My new project pony is a skewbald, and I've never had a coloured before; I'm struggling deciding what tack etc to go for.... I'm thinking brown tack, but should I go for a more 'oakbark' type colour as she's quite dark? and what about saddle cloths etc I normally use black (but might look bad with brown tack) or white, but I think white will make her look very dirty   
	
	
		
		
	


	





So, what do you think? advice and pics of your horses welcome  
	
	
		
		
	


	





This is her;


----------



## junglediva (14 October 2009)

here is my new coloured that came last week. i think im using black tack on her and red coloured saddle cloth lol but i dont know lol i shall watch the post with interest.


----------



## helenhorse (14 October 2009)

baby blue or pink would look nice, maybe orange too 
	
	
		
		
	


	




..any baby colour would suit, really


----------



## JoJo_ (14 October 2009)

I use black tack on my coloured mare. It might be hard to find a brown which will suit. Its hard to find a colour saddlecloth/boots etc to suit. I ended up going with lilac cuz I bought boots of that colour and found a saddlecloth to suit and I use black for dressage as it makes my mare's back look shorter. I think burgandy is quite nice too.


----------



## Pony_Puzz (14 October 2009)

When I bought my new one he was in brown but since he's sort of on the "going chestnut" side, I may try put him in black. Numnah wise, I personally think orange/bright red with a chestnut/light brown skewbald doesn't go brilliantly. 

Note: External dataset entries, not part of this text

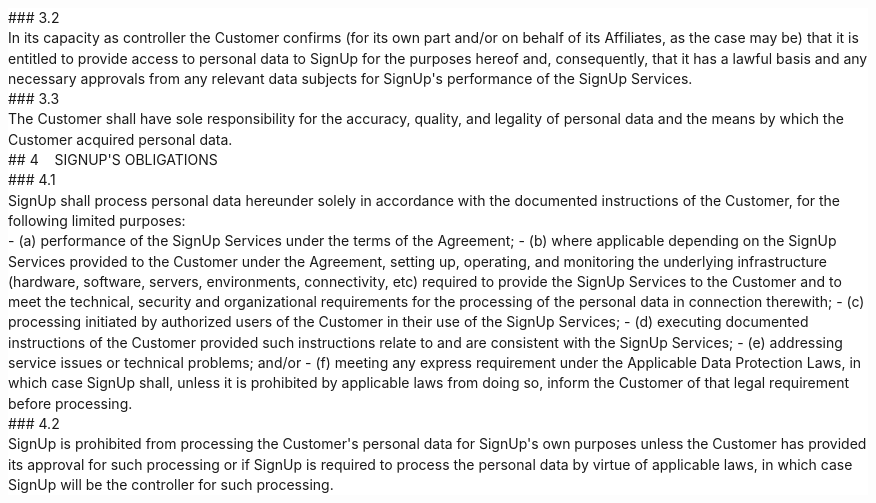 <div class="paragraph">
### 3.2<div class="paragraph-text">In its capacity as controller the Customer confirms (for its own part and/or on behalf of its Affiliates, as the case may be) that it is entitled to provide access to personal data to SignUp for the purposes hereof and, consequently, that it has a lawful basis and any necessary approvals from any relevant data subjects for SignUp's performance of the SignUp Services.</div>
</div>

<div class="paragraph">
### 3.3<div class="paragraph-text">The Customer shall have sole responsibility for the accuracy, quality, and legality of personal data and the means by which the Customer acquired personal data.</div>
</div>

<div class="paragraph-big">
## 4&nbsp;&nbsp;&nbsp;&nbsp;SIGNUP'S OBLIGATIONS
</div>

<div class="paragraph">
### 4.1<div class="paragraph-text">SignUp shall process personal data hereunder solely in accordance with the documented instructions of the Customer, for the following limited purposes:</div>
</div>
- (a) performance of the SignUp Services under the terms of the Agreement;
- (b) where applicable depending on the SignUp Services provided to the Customer under the Agreement, setting up, operating, and monitoring the underlying infrastructure (hardware, software, servers, environments, connectivity, etc) required to provide the SignUp Services to the Customer and to meet the technical, security and organizational requirements for the processing of the personal data in connection therewith;
- (c) processing initiated by authorized users of the Customer in their use of the SignUp Services;
- (d) executing documented instructions of the Customer provided such instructions relate to and are consistent with the SignUp Services;
- (e) addressing service issues or technical problems; and/or
- (f) meeting any express requirement under the Applicable Data Protection Laws, in which case SignUp shall, unless it is prohibited by applicable laws from doing so, inform the Customer of that legal requirement before processing.

<div class="paragraph">
### 4.2<div class="paragraph-text">SignUp is prohibited from processing the Customer's personal data for SignUp's own purposes unless the Customer has provided its approval for such processing or if SignUp is required to process the personal data by virtue of applicable laws, in which case SignUp will be the controller for such processing.</div>
</div>
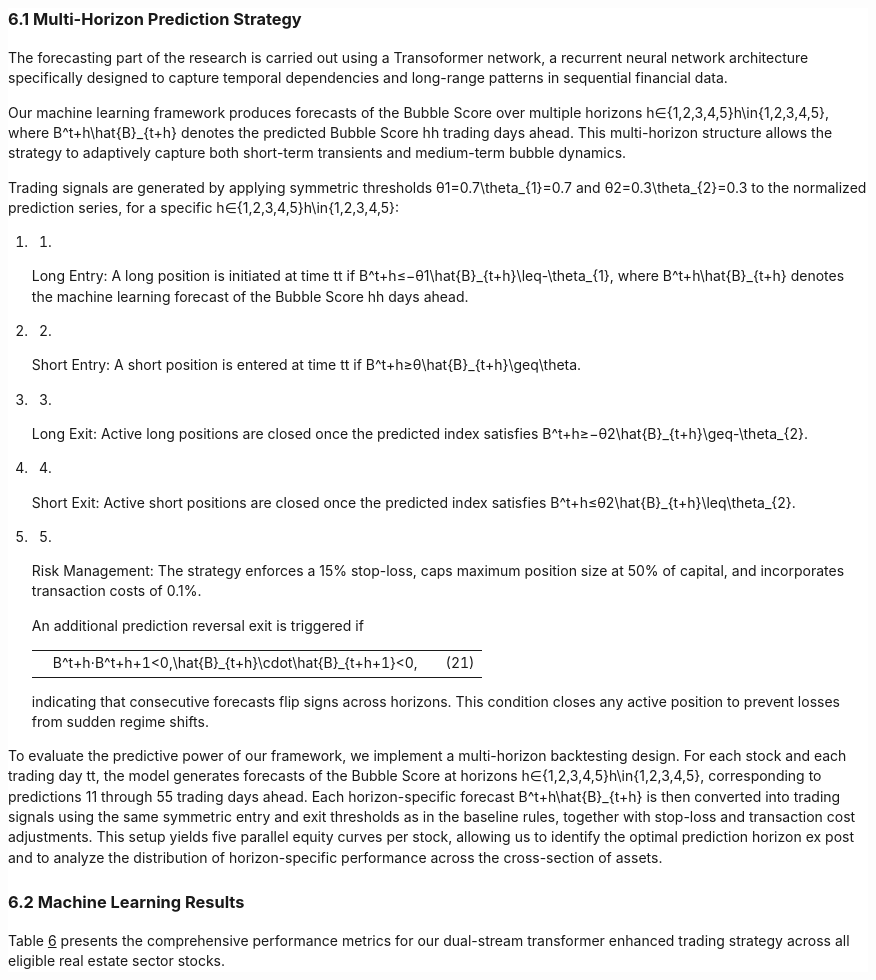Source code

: ### 6.1 Multi-Horizon Prediction Strategy

The forecasting part of the research is carried out using a Transoformer network, a recurrent neural network architecture specifically designed to capture temporal dependencies and long-range patterns in sequential financial data.

Our machine learning framework produces forecasts of the Bubble Score over multiple horizons h∈{1,2,3,4,5}h\in\{1,2,3,4,5\}, where B^t+h\hat{B}\_{t+h} denotes the predicted Bubble Score hh trading days ahead.
This multi-horizon structure allows the strategy to adaptively capture both short-term
transients and medium-term bubble dynamics.

Trading signals are generated by applying symmetric thresholds θ1=0.7\theta\_{1}=0.7 and θ2=0.3\theta\_{2}=0.3 to the normalized prediction series, for a specific h∈{1,2,3,4,5}h\in\{1,2,3,4,5\}:

1. 1.

   Long Entry: A long position is initiated at time tt if B^t+h≤−θ1\hat{B}\_{t+h}\leq-\theta\_{1}, where B^t+h\hat{B}\_{t+h} denotes the machine learning forecast of the Bubble Score hh days ahead.
2. 2.

   Short Entry: A short position is entered at time tt if B^t+h≥θ\hat{B}\_{t+h}\geq\theta.
3. 3.

   Long Exit: Active long positions are closed once the predicted index satisfies B^t+h≥−θ2\hat{B}\_{t+h}\geq-\theta\_{2}.
4. 4.

   Short Exit: Active short positions are closed once the predicted index satisfies B^t+h≤θ2\hat{B}\_{t+h}\leq\theta\_{2}.
5. 5.

   Risk Management: The strategy enforces a 15% stop-loss, caps maximum position size at 50% of capital, and incorporates transaction costs of 0.1%.

   An additional prediction reversal exit is triggered if

   |  |  |  |  |
   | --- | --- | --- | --- |
   |  | B^t+h⋅B^t+h+1<0,\hat{B}\_{t+h}\cdot\hat{B}\_{t+h+1}<0, |  | (21) |

   indicating that consecutive forecasts flip signs across horizons. This condition closes any active position to prevent losses from sudden regime shifts.

To evaluate the predictive power of our framework, we implement a multi-horizon backtesting design. For each stock and each trading day tt, the model generates forecasts of the Bubble Score at horizons h∈{1,2,3,4,5}h\in\{1,2,3,4,5\}, corresponding to predictions 11 through 55 trading days ahead. Each horizon-specific forecast B^t+h\hat{B}\_{t+h} is then converted into trading signals using the same symmetric entry and exit thresholds as in the baseline rules, together with stop-loss and transaction cost adjustments. This setup yields five parallel equity curves per stock, allowing us to identify the optimal prediction horizon ex post and to analyze the distribution of horizon-specific performance across the cross-section of assets.

### 6.2 Machine Learning Results

Table [6](https://arxiv.org/html/2510.10878v1#S6.T6 "Table 6 ‣ 6.2 Machine Learning Results ‣ 6 Machine Learning Enhanced Trading Strategy ‣ Identifying and Quantifying Financial Bubbles with the Hyped Log-Periodic Power Law Model") presents the comprehensive performance metrics for our dual-stream transformer enhanced trading strategy across all eligible real estate sector stocks.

I'd try for yours green (bottle), navy or royal blue, purple, burgandy or since shes a darker skewbald red might go too and look good 
	
	
		
		
	


	




 Tack wise, she'd look nice in brown or even maybe cherry brown (unusual though)


----------



## landyandy (14 October 2009)

my piebald is in black tack with electric blue numnah, i must say it does look nice, but it was my 13 year old god daughters choice


----------



## SonnysHumanSlave (14 October 2009)

I have a skewbald, I have black tack! 
	
	
		
		
	


	




 x x


----------



## orin (14 October 2009)

i think havana tack would look smart


----------



## Hattiehorse (14 October 2009)

My skewbald (chestnuty brown) gelding is in brown tack, which I think looks nice. 
He has a white saddle pad which doesn't make him look filthy as his body is reasonably clean, it's just the legs that are yellow


----------



## ofcourseyoucan (14 October 2009)

brown tack, neutral numnah black or white boots! then you are equipped with tack that can do every job, showing, dressage, hunting, PC, RC. colored tack and numnahs are limited in their uses!


----------